息子を抱いたままお昼寝をさせて2時間。いつの間にかこんなに大きくなったなぁと不意に感じた。思えば妊娠が発覚してから不安や予想外の事ばかりだった。

ギリギリまで仕事は続けるつもりだったから、少しずつ無理していたのかもしれない。ある日、大量の出血。一瞬あ、終わったな、と思った。
産婦人科に行くと切迫流産との事。一番に思ったのは、自分が休んで仕事のシフトに影響はないか、だった。幸い害はなかったものの、お腹の子供の心配より自分の仕事の心配をしている自分自身に不安になってしまった。こんなので母になれるのだろうか、と。
そこから無事持ち越し、仕事にも復帰。6カ月頃に男の子と分かりまた動揺。女家族で育った為男の子の扱いが全く分からない。大丈夫なんだろうかとまた不安になった。
ギリギリまで実家には帰らず、臨月に入り検診の際に少し痛みはあったもののスルーしていたら、その夜に本陣痛。分娩室までは何とか耐えたが踏ん張る前に力尽き、お腹を全力で押され出産。その際の獣の様な自分の声は忘れない。
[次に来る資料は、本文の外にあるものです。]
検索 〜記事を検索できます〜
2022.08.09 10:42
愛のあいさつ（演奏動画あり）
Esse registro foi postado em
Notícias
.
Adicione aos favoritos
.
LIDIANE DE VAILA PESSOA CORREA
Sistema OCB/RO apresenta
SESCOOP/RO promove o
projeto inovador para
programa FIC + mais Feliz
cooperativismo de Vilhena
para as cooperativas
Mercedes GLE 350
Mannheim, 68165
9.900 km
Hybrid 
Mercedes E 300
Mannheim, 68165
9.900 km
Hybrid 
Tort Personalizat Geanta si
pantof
出産後初めて対面した息子、さっきまでお腹の中にいて、私に異存していないと生きて行けなかった存在が、自分で呼吸をし、動き、泣いている。生命の尊さを感じた。
退院後昼夜問わずの世話は精神的に苦痛でしかなかった。マタニティーブルーもあったと思うが、何より苦痛に感じる感覚が母親失格だ、と自分で自分を責めるのが一番辛かった。
しかし時間がたつにつれ、開き直りも大事だと思うと、今までのイライラや泣きたい辛い気持ちが嘘のようになくなった。ああ、自分は疲れすぎておかしかったんだ、と客観視する事で肩の荷が降りた。 そんな息子も現在9ヶ月、病気もなく元気に育っている。 きっと母性とは、徐々に芽生えて行くものなのだろうと感じた。